On 10 August 1870 the Wallingford board met with the GWR directors to attempt to sell their line to the larger company, but the GWR blandly declined for the time being.

In June 1871 the matter was raised again and an offer to purchase was made: £3,515 of GWR 5% preference stock would be transferred to the W&WR shareholders, as well as £16,750 cash. The transfer was made and on 2 December 1871 the line was taken over by the GWR. The act of Parliament ratifying the transfer, the Wallingford and Watlington Railway (Abandonment, &c.) Act 1872 (35 & 36 Vict. c. cxliv) was subsequently made on 18 July 1872.

After the GWR main line was widened to four tracks in 1892, the opportunity was taken to relocate the junction station: Wallingford Road station was closed and a new junction station called Cholsey & Moulsford was opened 55 chain north west on 29 February 1892.

Following the Railways Act 1921, by 1925 the six-road goods yard dealt with an average of 45 wagons daily. The passenger station had a single four-coach platform with no run-round; that operation was performed by propelling to the area of the goods yard.
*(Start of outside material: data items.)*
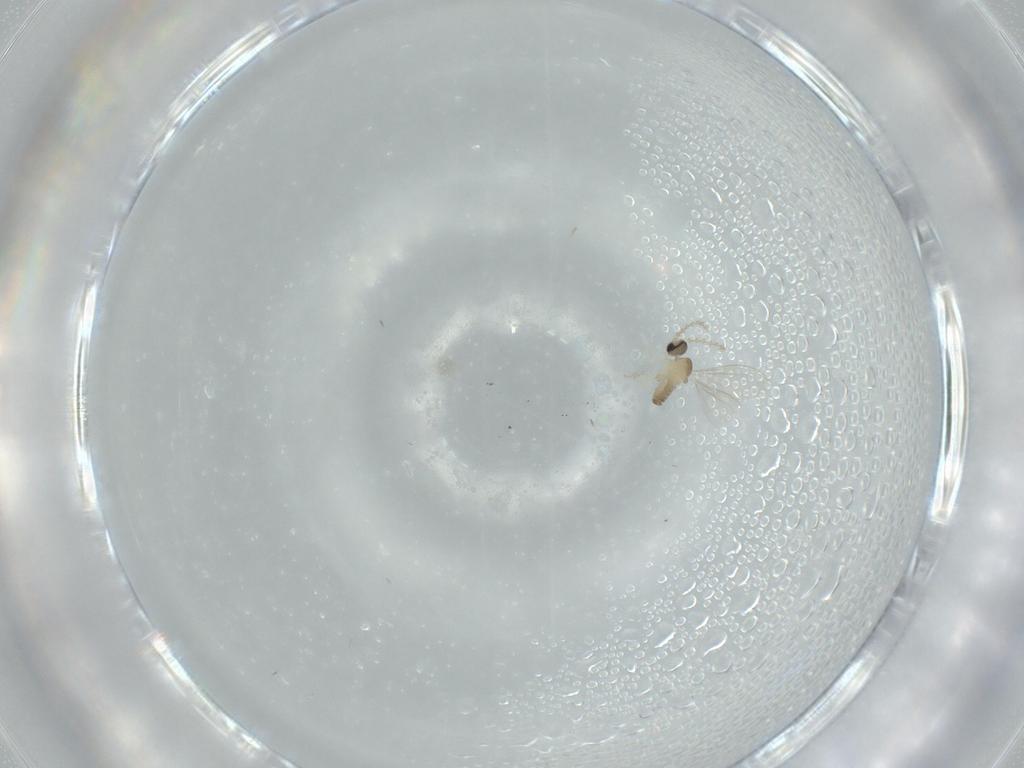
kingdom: Animalia
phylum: Arthropoda
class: Insecta
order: Diptera
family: Cecidomyiidae
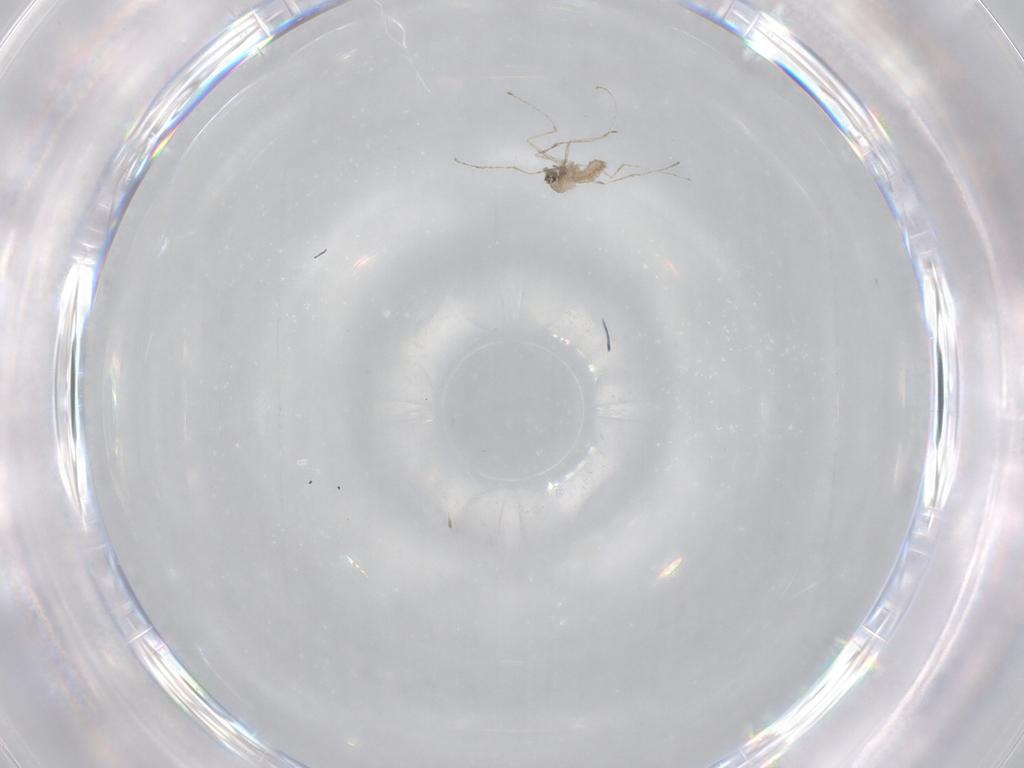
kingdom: Animalia
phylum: Arthropoda
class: Insecta
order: Diptera
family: Cecidomyiidae
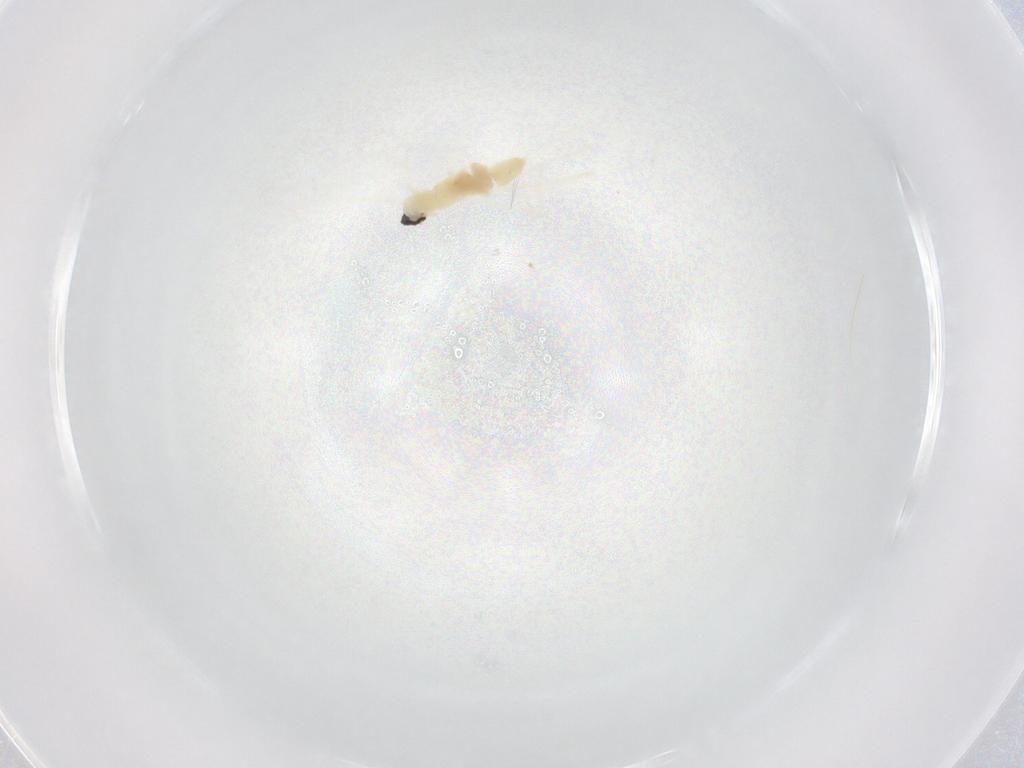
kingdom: Animalia
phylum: Arthropoda
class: Insecta
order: Diptera
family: Cecidomyiidae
There were 18 passenger trains each way daily in 1938.

==British Rail==
With the passing of the Transport Act 1947 and the creation of British Rail, passenger services were 14 trains each way on weekdays running only to and from Cholsey station in 1947. It was operated by an 0-4-2 tank locomotive and a single push-and-pull coach. The passenger trains was known locally as "the bunk" but the 1947 writer stated that the origin of the term was unknown.

==Final years and closure==
Wallingford station closed to passenger trains on 15 June 1959, although there was some use later in connection with carnivals in 1967 and 1968. Although goods operations to Wallingford station ceased on 13 September 1965, rail traffic continued to run to the Associated British Maltsters (Southern) Ltd mill. The line remained opened until that ceased in on 1 June 1981.

After the closure of the line, the former station site at Wallingford was redeveloped as Charter Way housing estate.

==Heritage railway==
The branch line has been restored to operation by the Cholsey and Wallingford Railway Preservation Society. Heritage trains operate at selected weekends.